Drug Metabolism LO Flashcards
Lecture 5 Svensson
Name the primary organ involved in drug metabolism
Primary organ is liver because it has a smooth endoplasmic reticulum of liver cells, high concentration of drug metabolizing enzymes, and first organ exposed to compounds absorbed in the gut. Other important organs include GI tract, lungs, kidneys, brain, and skin
Define and differentiate the two phases of drug metabolism
Phase 1: In this phase, the drug undergoes chemical changes, like adding oxygen (oxidation) or adding an -OH group (hydroxylation). These changes either create new functional groups or make existing ones more accessible, preparing the drug for the next phase. Phase 1 reactions typically are catalyzed by CYP450 monooxygenase using NADPH and oxygen.
Phase 2: Here, a polar (water-friendly) group, such as acetyl or sulfate, is attached to the drug. This (glucoride) “conjugation” makes the drug easier for the body to eliminate.
Given a specific CYP450, identify the family, subfamily individual gene, and allelic variant component.
CYP2D6*1A
CYP (superfamily) 2 (family) D (subfamily) 6 (individual gene) * 1A (allele)
Differentiate between the mechanism of reversible and irreversible CYP450 inhibition
Reversible: compete with other substrates for occupancy of active site of the same CYP enzyme similar to a receptor antagonist. the inhibitor (a substance) temporarily attaches to the CYP450 enzyme. It blocks the enzyme from working but can detach after a while, allowing the enzyme to work again. It’s like a temporary “pause button” on enzyme activity.
Irreversible: Mechanism based inhibition. The inhibitor binds permanently to the CYP450 enzyme, usually by forming a strong chemical bond. This permanently deactivates the enzyme, stopping it from working for good. It’s like a “stop button” that permanently disables the enzyme’s function. The body has to make new enzymes to restore normal activity.
Explain why an enzyme inducer may increase the metabolism of drugs metabolized by different cytochromes P450.
An enzyme inducer speeds up the body’s process of breaking down drugs. It does this by making the body produce more of certain enzymes (like the cytochrome P450 enzymes) in the liver, which are responsible for drug metabolism.
When there are more of these enzymes, drugs get processed and removed from the body faster. This doesn’t just affect one type of enzyme but can increase multiple types, so any drug broken down by these enzymes will also be cleared out more quickly.
Provided a reaction, name the phase 2 metabolic process ( i.ec sulfonation, glucuronidation)
Glucuronidation: The body attaches a glucuronic acid (a sugar-like molecule) to the drug. This makes the drug more water-soluble, so it can be easily removed in urine or bile.
Sulfation (Sulfonation): The body adds a sulfate group (a sulfur-based group) to the drug. This also makes it more water-soluble, helping with easy excretion.
Acetylation: An acetyl group (a small, carbon-based group) is added to the drug. This doesn’t increase water solubility much but can make the drug inactive and ready for elimination.
Methylation: The body adds a methyl group (a -CH₃ group) to the drug. This can change the drug’s activity or make it ready for excretion, though it doesn’t necessarily make it more water-soluble.
Glutathione Conjugation: A molecule called glutathione (GSH) attaches to the drug, especially if it’s potentially toxic. This process protects the body by neutralizing harmful parts of the drug and making it ready for excretion.
Amino Acid Conjugation: The drug combines with an amino acid (like glycine or glutamine). This makes the drug more water-soluble, helping the kidneys excrete it more easily.

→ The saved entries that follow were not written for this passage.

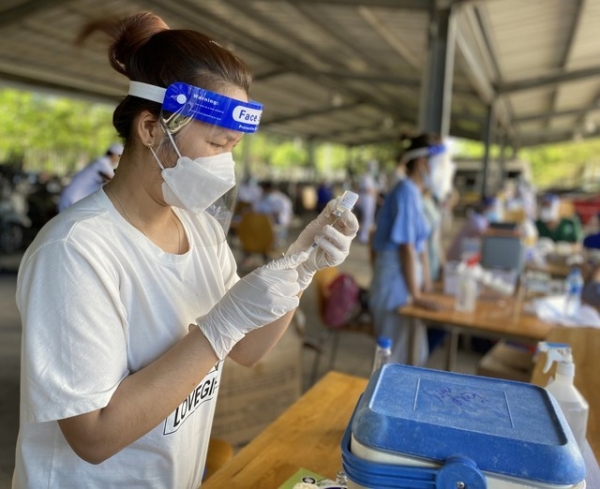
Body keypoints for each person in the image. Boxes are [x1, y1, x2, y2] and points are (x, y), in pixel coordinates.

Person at [13, 12, 358, 488]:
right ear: (151, 129)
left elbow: (248, 347)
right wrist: (220, 325)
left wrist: (300, 266)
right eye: (217, 143)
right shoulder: (76, 252)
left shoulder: (201, 230)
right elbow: (92, 436)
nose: (226, 165)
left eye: (233, 147)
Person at [369, 134, 444, 366]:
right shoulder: (405, 192)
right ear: (423, 162)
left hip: (405, 283)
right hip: (395, 285)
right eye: (439, 163)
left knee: (413, 354)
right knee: (395, 360)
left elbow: (420, 246)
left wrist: (427, 284)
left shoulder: (414, 194)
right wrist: (418, 294)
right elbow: (407, 248)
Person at [57, 143, 123, 212]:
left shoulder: (104, 163)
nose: (119, 159)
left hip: (74, 201)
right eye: (119, 156)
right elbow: (114, 180)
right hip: (72, 199)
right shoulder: (102, 162)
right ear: (113, 154)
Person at [446, 196, 498, 262]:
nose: (493, 210)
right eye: (492, 207)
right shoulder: (476, 220)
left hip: (467, 251)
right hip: (460, 253)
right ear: (485, 207)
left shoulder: (483, 219)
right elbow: (483, 233)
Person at [254, 181, 294, 246]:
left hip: (277, 228)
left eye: (265, 190)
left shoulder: (282, 200)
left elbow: (283, 219)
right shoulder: (262, 199)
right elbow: (256, 211)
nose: (263, 192)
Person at [356, 159, 380, 244]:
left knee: (369, 218)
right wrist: (375, 190)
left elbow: (374, 190)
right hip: (366, 200)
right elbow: (369, 190)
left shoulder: (371, 178)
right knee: (366, 218)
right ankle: (363, 237)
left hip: (370, 200)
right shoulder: (366, 177)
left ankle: (366, 236)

Explain why genetic variation in metabolism often is not the most important factor in determining variation in drug concentration s and, ultimately, clinical response.

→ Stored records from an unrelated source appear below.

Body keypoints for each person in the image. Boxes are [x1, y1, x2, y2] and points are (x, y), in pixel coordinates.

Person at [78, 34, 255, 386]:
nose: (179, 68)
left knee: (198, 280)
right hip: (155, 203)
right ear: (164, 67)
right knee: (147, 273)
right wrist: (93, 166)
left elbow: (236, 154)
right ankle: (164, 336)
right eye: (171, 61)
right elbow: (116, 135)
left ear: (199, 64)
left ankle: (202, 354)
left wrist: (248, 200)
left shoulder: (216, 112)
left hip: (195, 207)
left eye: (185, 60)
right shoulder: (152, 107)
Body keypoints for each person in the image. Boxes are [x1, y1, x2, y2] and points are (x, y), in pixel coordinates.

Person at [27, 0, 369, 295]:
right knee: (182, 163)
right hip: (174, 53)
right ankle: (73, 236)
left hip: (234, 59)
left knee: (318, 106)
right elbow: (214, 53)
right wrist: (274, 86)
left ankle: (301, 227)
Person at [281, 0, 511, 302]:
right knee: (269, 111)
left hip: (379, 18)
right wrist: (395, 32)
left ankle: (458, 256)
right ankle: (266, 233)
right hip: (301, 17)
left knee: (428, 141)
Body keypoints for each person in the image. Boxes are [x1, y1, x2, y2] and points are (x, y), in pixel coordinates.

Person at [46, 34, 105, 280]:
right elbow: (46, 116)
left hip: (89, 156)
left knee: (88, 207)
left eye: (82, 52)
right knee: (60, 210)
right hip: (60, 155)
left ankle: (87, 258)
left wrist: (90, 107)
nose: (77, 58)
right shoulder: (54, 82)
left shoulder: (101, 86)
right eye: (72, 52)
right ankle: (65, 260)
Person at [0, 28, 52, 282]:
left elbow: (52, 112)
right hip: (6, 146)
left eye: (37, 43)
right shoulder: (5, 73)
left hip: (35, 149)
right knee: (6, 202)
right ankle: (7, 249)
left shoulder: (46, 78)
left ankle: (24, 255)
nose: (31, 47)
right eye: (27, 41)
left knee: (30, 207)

Genetic differences in metabolism do affect how fast or slow someone processes a drug, but they’re often not the main reason why people have different responses to the same drug. Here’s why:
Other Health Factors: Things like age, liver and kidney health, and overall wellness can have a bigger effect on drug levels than genetics.
Drug Interactions: If someone takes multiple medications, these can interact and change drug levels more than genetic differences. Some drugs can speed up or slow down the breakdown of others.
Lifestyle Choices: Diet, alcohol, and smoking can all change how the body processes drugs. For instance, alcohol can make the liver process some drugs faster or slower.
Drug Type and Dose: The form of the drug (pill, injection, etc.) and the dose matter a lot for how quickly and effectively it works, sometimes more than genetic factors.
Sensitivity to the Drug: Even if two people have the same drug level, one person might respond more strongly than the other. This depends on how sensitive their cells are to the drug, which can vary widely.